Robertson is concerned by what Vance may – or may not do – for Middletown moving forward. In March, Cleveland-Cliffs, a cornerstone employer in Middletown, announced 1,200 new jobs secured in part by $500m in federal money from the Biden administration. But in Vance’s term, Robertson says he has seen nothing happen for Middletown as a result of that.
“Clearly JD Vance is from here, but I can’t see public policy that is being proposed that is actually going to help Middletownians.”
For Rigas, Vance’s high school friend who describes himself as politically left-leaning, Vance’s remarkable ascension into national politics has been bittersweet. He’s proud of Vance for his wild and improbable success. And he’s saddened – if not entirely surprised – by his far-right turn.
Trump had captured the conservative movement; Vance, Rigas knew, had long aspired to a life in politics. The choice to embrace the Maga right was probably one made largely by ambition.
“My mom has reminded me over and over,” said Rigas, “of when I came home from school one day in freshman year and said, ‘My friend JD is going to be president.’”
‘An average, hardworking American’
The impact of Hillbilly Elegy and Vance’s philosophy have left a mixed impact on his hometown – one that has come into sharper relief since he became the vice-presidential nominee.
Outside an auto shop in Middletown, Brandon Ingram sits in the shade, surrounded by a fold-out canopy covered in Trump and Vance paraphernalia. For Ingram, who is from west Tennessee, there’s one thing that makes Vance such a promising politician.

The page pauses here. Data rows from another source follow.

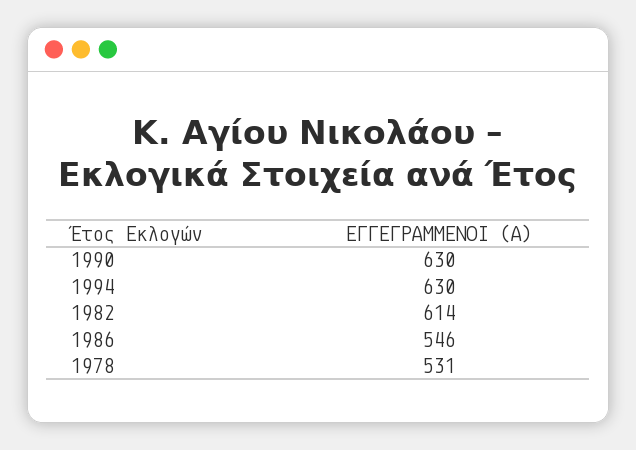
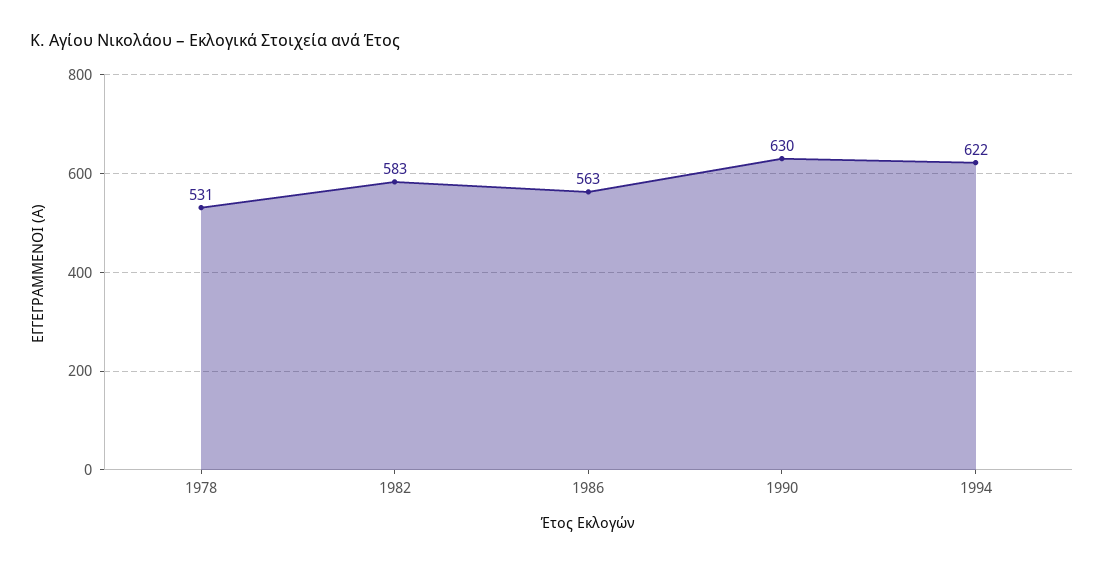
  {
    "1990": 630,
-   "1994": 630,
+   "1994": 622,
-   "1982": 614,
+   "1982": 583,
-   "1986": 546,
+   "1986": 563,
    "1978": 531
  }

“He’s just an average, hardworking American. Everything he got, he worked for,” he says. “That’s what you wanna see.” Vance’s youth, says Ingram, is also a major reason he believes he would make a good vice-president.
For some Black residents in Middletown, however, Vance’s book contained glaring and offensive omissions.
“Middletown has a rich history, but it has a history of segregation,” said Celeste Didlick-Davis, the president of Middletown’s NAACP, who teaches classes on family poverty at Miami University in Ohio. The book, Davis said, was poorly received by Black readers – in large part, she said, because “JD Vance’s world did not include Black people.”
Davis, who was raised in Middletown, described the city as a place with a vibrant and historic Black community, but where segregation has persisted de facto since her youth. She described the community hub provided by Douglass pool – since closed – which drew Black Ohioans from across the state to swim and relax during the summer.
“Vance gives us a very sanitised, very white view of Middletown,” said Davis. “But we existed.”
Meanwhile, Vance’s broader depictions of Appalachian life back in his grandparents’ hometown in Kentucky were rejected by readers from the region who saw his take on “hill people” as flat and stereotypical.
“Vance’s description of a Jackson, Kentucky, where ‘people are hardworking, except of course for the many food-stamp recipients who show little interest in honest work,’” Neema Avashia wrote last week, “allowed liberals and conservatives alike to write Appalachia off as beyond saving, and its problems as self-created, and thus, deserved.”
Since Vance left, the opioid crisis has continued unabated. In the late 2010s, Middletown faced one of the highest opioid overdose death rates in Ohio. From 2016 to 2018, the city experienced 1,991 drug overdoses that led to 204 deaths. And by July 2020, Middletown’s Butler county ranked fifth of 88 Ohio counties for overdose deaths.
“I enjoyed his book,” said Jackie Phillips, the health commissioner for the city of Middletown, of Hillbilly Elegy. Phillips said she met Vance when his book came out in 2016 but hasn’t followed his political career closely since.
But like Robertson and many others, she said she’s disappointed that he hasn’t done more. And as he steps up to a national platform, those doubts could follow him on the campaign trail.
“He’s had the opportunity,” she said. “Maybe he can do something in the future, but when you have the opportunity to do something you should do it regardless.”